EXCERPT

********

My hope is that by shedding some light on this topic, more FOSS projects will consider employing an automated test suite.

As you can imagine, I am a strong proponent of automating testing, but this doesn't mean I consider it a silver bullet. I do believe, however, that it is an indispensable tool in the software engineering toolbox, which should only be forsaken after careful consideration.

1. Underestimating the cost of bugs

Most FOSS projects, at least those not supported by some commercial entity, don't come with any warranty; it's even stated in the various licenses! The lack of any formal obligations makes it relatively inexpensive, both in terms of time and money, to have the occasional bug in the codebase. This means that there are fewer incentives for the developer to spend extra resources to try to safeguard against bugs. When bugs come up, the developers can decide at their own leisure if and when to fix them and when to release the fixed version. Easy!

At first sight, this may seem like a reasonably pragmatic attitude to have. After all, if fixing bugs is so cheap, is it worth spending extra resources trying to prevent them?

Unfortunately, bugs are only cheap for the developer, not for the users who may depend on the project for important tasks. Users expect the code to work properly and can get frustrated or disappointed if this is not the case, regardless of whether there is any formal warranty. This is even more pronounced when security concerns are involved, for which the cost to users can be devastating.

Of course, lack of formal obligations doesn't mean that there is no driver for quality in FOSS projects. On the contrary, there is an exceptionally strong driver: professional pride. In FOSS projects the developers are in the spotlight and no (decent) developer wants to be associated with a low quality, bug infested codebase. It's just that, due to the mentality stated above, in many FOSS projects the trade-offs developers make seem to favor a reactive rather than proactive attitude.

2. Overtrusting code reviews

One of the development practices FOSS projects employ ardently is code reviews. Code reviews happen naturally in FOSS projects, even in small ones, since most contributors don't have commit access to the code repository and the original author has to approve any contributions. In larger projects there are often more structured procedures which involve sending patches to a mailing list or to a dedicated reviewing platform. Unfortunately, in some projects the trust on code reviews is so great, that other practices, like automated testing, are forsaken.

There is no question that code reviews are one of the best ways to maintain and improve the quality of a codebase. They can help ensure that code is designed properly, it is aligned with the overall architecture and furthers the long term goals of the project. They also help catch bugs, but only some of them, some of the time!

The main problem with code reviews is that we, the reviewers, are only human. We humans are great at creative thought, but we are also great at overlooking things, occasionally filling in the gaps with our own unicorns-and-rainbows inspired reality. Another reason is that we tend to focus more on the code changes at a local level, and less on how the code changes affect the system as a whole. This is not an inherent problem with the process itself but rather a limitation of humans performing the process. When a codebase gets large enough, it's difficult for our brains to keep all the possible states and code paths in mind and check them mentally, even in a codebase that is properly designed.

********

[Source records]

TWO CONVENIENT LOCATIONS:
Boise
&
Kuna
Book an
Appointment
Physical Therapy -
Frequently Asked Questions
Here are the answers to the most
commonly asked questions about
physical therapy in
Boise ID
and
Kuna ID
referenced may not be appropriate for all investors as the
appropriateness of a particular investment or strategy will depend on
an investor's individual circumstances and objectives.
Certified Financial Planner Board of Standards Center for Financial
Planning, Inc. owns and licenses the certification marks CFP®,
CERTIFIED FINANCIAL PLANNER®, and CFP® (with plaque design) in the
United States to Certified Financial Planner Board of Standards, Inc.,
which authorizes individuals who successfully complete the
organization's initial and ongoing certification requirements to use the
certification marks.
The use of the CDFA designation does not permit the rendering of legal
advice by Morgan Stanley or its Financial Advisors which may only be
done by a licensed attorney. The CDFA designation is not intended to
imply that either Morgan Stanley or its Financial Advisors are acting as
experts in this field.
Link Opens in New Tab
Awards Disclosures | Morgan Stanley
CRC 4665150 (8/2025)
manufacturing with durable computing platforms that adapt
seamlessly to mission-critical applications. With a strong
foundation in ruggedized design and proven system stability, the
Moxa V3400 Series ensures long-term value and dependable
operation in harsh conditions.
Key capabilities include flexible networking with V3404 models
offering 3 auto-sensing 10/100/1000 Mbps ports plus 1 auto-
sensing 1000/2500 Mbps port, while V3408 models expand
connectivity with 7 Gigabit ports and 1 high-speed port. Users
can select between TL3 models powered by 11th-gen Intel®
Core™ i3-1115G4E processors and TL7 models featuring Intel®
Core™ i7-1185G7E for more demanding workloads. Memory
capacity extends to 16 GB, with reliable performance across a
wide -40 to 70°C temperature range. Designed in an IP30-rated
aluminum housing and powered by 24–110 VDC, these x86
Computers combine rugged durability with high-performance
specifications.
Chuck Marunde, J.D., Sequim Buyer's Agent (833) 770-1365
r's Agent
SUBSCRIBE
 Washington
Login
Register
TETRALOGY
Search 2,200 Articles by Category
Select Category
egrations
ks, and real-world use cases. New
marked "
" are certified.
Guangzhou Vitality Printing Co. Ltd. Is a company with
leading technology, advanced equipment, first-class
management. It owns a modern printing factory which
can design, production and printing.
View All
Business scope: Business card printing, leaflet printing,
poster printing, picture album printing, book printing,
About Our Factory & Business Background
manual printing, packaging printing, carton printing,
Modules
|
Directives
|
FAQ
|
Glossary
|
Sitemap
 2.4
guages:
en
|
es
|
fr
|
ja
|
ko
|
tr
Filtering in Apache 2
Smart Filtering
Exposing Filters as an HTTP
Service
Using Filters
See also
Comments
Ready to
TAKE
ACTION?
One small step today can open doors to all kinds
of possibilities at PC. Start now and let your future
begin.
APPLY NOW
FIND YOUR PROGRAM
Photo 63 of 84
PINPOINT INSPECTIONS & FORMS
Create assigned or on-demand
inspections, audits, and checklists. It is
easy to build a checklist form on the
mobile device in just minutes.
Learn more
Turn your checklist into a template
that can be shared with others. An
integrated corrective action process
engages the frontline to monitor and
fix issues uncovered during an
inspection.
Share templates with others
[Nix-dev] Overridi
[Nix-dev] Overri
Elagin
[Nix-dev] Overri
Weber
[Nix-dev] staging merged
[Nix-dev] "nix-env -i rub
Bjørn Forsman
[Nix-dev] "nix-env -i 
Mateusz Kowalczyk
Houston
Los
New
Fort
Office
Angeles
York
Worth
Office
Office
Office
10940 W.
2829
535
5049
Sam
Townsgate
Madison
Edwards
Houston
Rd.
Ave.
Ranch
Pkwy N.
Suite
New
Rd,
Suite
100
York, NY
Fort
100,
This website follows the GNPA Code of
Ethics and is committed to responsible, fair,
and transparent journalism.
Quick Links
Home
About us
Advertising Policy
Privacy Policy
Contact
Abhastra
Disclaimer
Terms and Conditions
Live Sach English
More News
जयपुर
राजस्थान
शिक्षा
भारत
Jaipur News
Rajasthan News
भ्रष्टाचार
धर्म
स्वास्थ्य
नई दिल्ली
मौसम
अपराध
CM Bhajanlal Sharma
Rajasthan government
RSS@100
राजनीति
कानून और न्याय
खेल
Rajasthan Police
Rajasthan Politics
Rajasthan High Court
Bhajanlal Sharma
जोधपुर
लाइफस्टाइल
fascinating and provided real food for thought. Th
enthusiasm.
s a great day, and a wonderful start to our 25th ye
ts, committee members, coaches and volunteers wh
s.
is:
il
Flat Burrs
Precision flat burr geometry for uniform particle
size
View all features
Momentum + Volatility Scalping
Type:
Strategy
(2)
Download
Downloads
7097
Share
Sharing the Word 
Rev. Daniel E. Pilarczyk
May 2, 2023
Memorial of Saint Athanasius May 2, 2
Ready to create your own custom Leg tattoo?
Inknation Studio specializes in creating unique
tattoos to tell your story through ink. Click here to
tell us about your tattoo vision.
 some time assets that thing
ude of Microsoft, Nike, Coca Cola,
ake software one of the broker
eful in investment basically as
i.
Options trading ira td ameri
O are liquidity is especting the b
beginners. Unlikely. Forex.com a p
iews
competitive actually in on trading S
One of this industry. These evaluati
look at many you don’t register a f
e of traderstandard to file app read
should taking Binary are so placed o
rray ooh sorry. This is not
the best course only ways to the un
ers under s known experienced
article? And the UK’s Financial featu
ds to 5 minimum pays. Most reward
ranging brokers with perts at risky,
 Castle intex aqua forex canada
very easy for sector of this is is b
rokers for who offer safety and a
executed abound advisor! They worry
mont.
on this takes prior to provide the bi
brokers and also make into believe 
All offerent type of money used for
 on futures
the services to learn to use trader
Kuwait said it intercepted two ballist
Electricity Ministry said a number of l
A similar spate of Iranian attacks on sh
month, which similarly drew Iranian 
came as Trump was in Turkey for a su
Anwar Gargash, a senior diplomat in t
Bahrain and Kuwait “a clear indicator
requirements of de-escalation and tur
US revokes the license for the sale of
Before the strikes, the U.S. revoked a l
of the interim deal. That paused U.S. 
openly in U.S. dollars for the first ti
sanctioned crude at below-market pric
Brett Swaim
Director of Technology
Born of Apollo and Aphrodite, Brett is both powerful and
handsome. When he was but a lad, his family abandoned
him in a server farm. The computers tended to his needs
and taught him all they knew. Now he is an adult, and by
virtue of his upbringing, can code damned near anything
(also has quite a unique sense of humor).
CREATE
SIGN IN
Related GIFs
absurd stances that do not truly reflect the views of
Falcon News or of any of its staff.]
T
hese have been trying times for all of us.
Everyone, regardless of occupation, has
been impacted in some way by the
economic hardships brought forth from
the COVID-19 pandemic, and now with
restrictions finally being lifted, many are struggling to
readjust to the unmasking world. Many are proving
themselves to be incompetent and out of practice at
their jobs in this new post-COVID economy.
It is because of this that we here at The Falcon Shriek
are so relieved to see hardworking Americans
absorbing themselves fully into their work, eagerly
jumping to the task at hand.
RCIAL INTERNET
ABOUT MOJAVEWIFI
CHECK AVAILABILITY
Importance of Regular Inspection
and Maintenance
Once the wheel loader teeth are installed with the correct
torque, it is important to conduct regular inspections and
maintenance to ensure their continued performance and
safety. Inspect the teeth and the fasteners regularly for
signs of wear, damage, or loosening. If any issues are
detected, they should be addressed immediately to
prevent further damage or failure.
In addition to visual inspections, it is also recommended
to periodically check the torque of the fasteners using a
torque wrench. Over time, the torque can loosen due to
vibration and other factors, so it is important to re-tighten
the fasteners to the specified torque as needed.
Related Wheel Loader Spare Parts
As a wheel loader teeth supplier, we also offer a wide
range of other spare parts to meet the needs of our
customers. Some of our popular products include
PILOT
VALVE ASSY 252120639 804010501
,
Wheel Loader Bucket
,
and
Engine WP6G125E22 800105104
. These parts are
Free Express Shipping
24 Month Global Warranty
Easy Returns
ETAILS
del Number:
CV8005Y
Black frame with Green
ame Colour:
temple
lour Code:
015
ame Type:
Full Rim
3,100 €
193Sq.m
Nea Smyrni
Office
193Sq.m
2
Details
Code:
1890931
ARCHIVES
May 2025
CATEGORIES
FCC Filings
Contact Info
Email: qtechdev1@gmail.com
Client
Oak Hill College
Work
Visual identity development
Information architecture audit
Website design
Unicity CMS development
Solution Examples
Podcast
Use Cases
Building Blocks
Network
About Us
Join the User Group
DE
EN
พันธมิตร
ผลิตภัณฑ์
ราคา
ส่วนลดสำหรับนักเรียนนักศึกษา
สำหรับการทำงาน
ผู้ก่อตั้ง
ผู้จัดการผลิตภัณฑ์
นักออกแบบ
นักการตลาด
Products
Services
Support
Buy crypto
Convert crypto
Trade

********

ASSIGNMENT A
According to the FOSS testing text, what strong driver for quality exists in FOSS projects despite the lack of formal obligations?
ASSIGNMENT B
Repeat the FOSS testing text from "There is no question" up to and including "of the time!".

WRITTEN SOLUTION A
Professional pride.

WRITTEN SOLUTION B
There is no question that code reviews are one of the best ways to maintain and improve the quality of a codebase. They can help ensure that code is designed properly, it is aligned with the overall architecture and furthers the long term goals of the project. They also help catch bugs, but only some of them, some of the time!